Multi-Scale enhanced flexible wearable strain sensors: integration of core-shell PVDF/MWCNTs@PVDF/PTFE nanofibers for superior sensitivity, stability, and thermal performance

Abstract

Wearable flexible strain sensors have demonstrated significant potential for monitoring human motion and health. However, many existing devices are constrained by mechanical durability, sensitivity, and environmental stability, particularly during prolonged use and under extreme conditions. In response to these technological challenges, we designed and fabricated an advanced wearable flexible strain sensor utilizing a novel coaxial nanofiber architecture. The sensor employs a PVDF/MWCNTs@PVDF/PTFE ternary composite structure, with its performance further enhanced by an optimized MWCNTs-coated.

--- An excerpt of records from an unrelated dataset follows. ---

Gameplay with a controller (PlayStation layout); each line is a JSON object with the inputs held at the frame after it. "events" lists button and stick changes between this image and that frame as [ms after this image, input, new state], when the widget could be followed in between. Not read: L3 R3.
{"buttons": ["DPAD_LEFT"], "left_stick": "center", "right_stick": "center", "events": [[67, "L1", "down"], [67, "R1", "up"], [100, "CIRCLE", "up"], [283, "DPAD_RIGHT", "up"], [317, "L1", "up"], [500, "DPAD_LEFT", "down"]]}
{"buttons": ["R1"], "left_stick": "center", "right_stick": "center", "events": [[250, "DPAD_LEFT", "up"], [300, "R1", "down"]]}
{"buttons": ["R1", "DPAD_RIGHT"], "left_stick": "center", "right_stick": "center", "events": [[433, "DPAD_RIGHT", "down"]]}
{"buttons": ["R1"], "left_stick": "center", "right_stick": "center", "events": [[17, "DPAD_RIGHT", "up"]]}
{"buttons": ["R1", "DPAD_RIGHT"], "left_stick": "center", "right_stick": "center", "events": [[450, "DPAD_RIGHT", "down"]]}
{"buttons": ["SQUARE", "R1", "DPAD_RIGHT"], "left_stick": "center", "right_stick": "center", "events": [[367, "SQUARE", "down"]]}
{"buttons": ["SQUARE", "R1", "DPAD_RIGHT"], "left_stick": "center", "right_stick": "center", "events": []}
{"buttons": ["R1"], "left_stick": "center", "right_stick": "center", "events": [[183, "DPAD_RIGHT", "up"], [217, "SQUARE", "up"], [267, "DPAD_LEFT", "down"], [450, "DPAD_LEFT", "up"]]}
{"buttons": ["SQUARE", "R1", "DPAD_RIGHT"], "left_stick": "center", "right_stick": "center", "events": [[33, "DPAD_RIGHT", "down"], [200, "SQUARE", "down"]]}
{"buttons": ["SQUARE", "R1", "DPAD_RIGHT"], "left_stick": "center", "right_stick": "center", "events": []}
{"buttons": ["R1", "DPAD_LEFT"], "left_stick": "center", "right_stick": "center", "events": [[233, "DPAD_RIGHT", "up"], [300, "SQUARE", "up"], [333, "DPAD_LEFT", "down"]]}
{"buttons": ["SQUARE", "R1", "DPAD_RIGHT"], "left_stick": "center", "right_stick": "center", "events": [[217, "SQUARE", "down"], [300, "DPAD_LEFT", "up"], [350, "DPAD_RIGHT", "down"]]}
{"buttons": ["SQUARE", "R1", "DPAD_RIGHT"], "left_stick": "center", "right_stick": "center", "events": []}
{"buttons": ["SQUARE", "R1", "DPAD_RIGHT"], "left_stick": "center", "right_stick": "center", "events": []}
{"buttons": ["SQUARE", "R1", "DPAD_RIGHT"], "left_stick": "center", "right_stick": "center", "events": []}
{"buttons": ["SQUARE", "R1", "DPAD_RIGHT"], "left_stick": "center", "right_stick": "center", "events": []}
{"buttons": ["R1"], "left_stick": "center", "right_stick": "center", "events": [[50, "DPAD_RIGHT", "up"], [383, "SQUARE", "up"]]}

The fabricated flexible strain sensor demonstrates outstanding mechanical performance, achieving an exceptional elongation at break of 480% while maintaining a high tensile strength of 6.06 MPa and exhibits thermal stability at temperatures as high as 180 °C. Additionally, it achieves exceptional sensitivity (R2=0.97) and durability, maintaining consistent performance over 40,000 stretching and release cycles. The flexible sensor further exhibits excellent resistance to washing and cutting, retaining functionality after 24 h of water immersion and subsequent structural modifications. In physiological tests, the flexible sensor accurately tracked varying heart rates (70, 90, and 120 beats per min) and detected joint movements, highlighting its potential for real-time health monitoring. The proposed scalable fabrication approach not only ensures excellent structural robustness but also simultaneously improves the sensor’s mechanical durability, sensitivity, and thermal performance, thereby broadening its applicability in next-generation biomedical devices.